Join Countering Backlash for the fourth session in the ‘Countering Patriarchal Backlash against Gender Justice’ Ubuntu Symposium. This will be an interactive space for reflecting on experiences of anti-feminist backlash in our own contexts, and how to explore strategies to support feminist movements in countering backlash.

  • Title: Movement-Building to Counter Patriarchal Backlash: A Conversation Space (Ubuntu Symposium Concept Session (5)
  • Date: Thursday 13 May
  • Time: 9am EST; 2pm BST; 3pm CAT; 6.30pm IST
  • Facilitators: Sinead Nolan (Chair) with Jerker Edström and Chloe Skinner.

Reflecting on insights from previous sessions on backlash, this penultimate session of this series creates an open space for conversation among participants to share practical strategies used in different contexts and begin to collectively consider some concrete steps that members of the MenEngage Alliance can take to build on and link with efforts from other gender justice movements to counter backlash.

The format involves two rounds of breakout room discussions with some three-to-five participants per breakout room, interspersed with an opening, two feedbacks and a closing in plenary. Key outcomes of the session will feed into the final plenary of the series on 1 June tying together the series and proposing ways forward for the Alliance, as per the commitment in the Alliance’s new strategic plan for 2021-24.

Register now (select May 13)

Countering Patriarchal Backlash against Gender Justice Series

Global progress on gender equality is under threat. So is democracy, freedom of opinion and assembly, and the very notion of human rights. Women’s and human rights actors and organisations in diverse contexts are facing conservative backlash to their work, including from religious fundamentalist groups, “men’s rights” groups, political parties and think tanks, media corporations, new movements and states who are anti-womens’ rights and dispute key aspects of gender equality.

New forces are pushing back to reverse many gains made for gender justice as well as to frustrate implementation of commitments and forestall further progress, but this backlash is also far deeper, more insidious, and complex than the recent trend of religious fundamentalisms, or a mere pushback on gender policies. While these are visible manifestations of patriarchal backlash, other actors and forces are also at play in nuanced ways, often under the radar, deploying and producing old and new power hierarchies across intersections of identity, beyond and including gender.

Such diverse, diffuse and networked backlash ‘others’, demonises and disempowers those who seek to advance gender justice. It entrenches binary understandings of gender and re-valorises patriarchal gender roles, appealing to ‘traditional family values’ founded on patriarchal ideologies of male supremacy. These forces tend to deploy polarising politics, mobilising populist narratives, promiscuously comingling misogyny, xenophobia and homophobia, with scant regard for evidence or truth.

Our series at the MenEngage Ubuntu Symposium explores this pressing global trend, advancing understanding of these movements and how the men and masculinities field can strengthen efforts and better support feminist movements to counter this backlash.

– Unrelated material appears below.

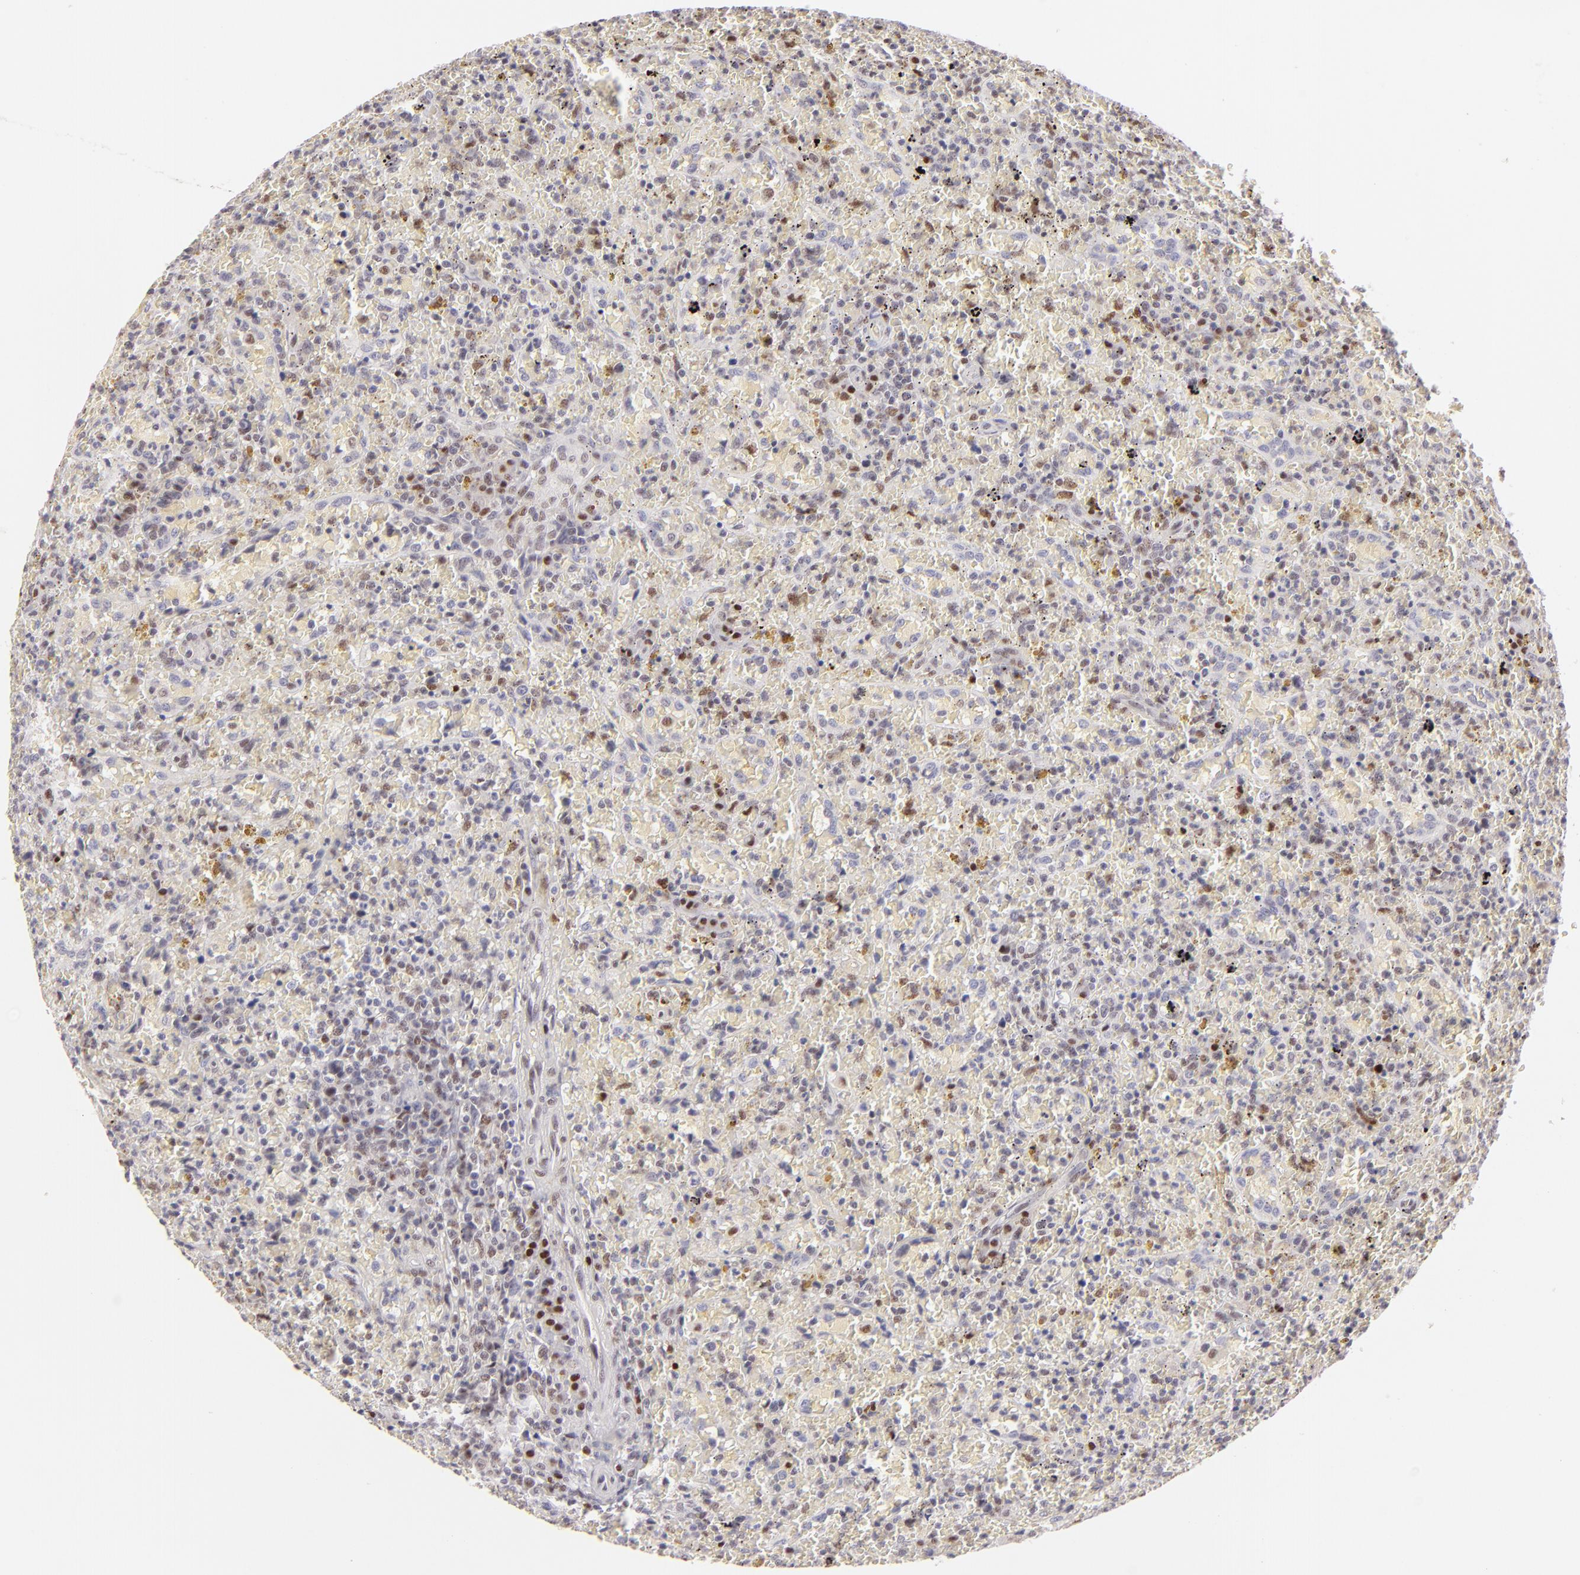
{"staining": {"intensity": "moderate", "quantity": "<25%", "location": "nuclear"}, "tissue": "lymphoma", "cell_type": "Tumor cells", "image_type": "cancer", "snomed": [{"axis": "morphology", "description": "Malignant lymphoma, non-Hodgkin's type, High grade"}, {"axis": "topography", "description": "Spleen"}, {"axis": "topography", "description": "Lymph node"}], "caption": "A histopathology image of human high-grade malignant lymphoma, non-Hodgkin's type stained for a protein exhibits moderate nuclear brown staining in tumor cells.", "gene": "POU2F1", "patient": {"sex": "female", "age": 70}}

Our understanding of backlash must go beyond simple linear visions of social change – as in ‘one step forward, two steps back’. Diverse forms of patriarchal backlash appear to function in interaction with arrays of other oppressive dynamics, including de-democratisation and the capture of civic space, the rise of populism, ‘strongman’ demagogues and a global rightward turn, predatory capitalism, inequality and precarity. Furthermore, some argue that ill-conceived policy and practice on gender in development may itself play into the hands of backlash forces, who are said to be co-opting existing policy processes for gender. Yet, all of this is happening in plain sight. New opportunities, mobilisations and intersectional strategies in struggles for gender justice are likely to evolve.

The series will result in several knowledge products in line with the overall knowledge development strategy for the symposium. Products may include bitesize videos, a learning page on the Alliance’s website including webinar recordings and related reading materials and a report/thought piece providing deeper analysis and focused on promising practices and ways forward for the Alliance.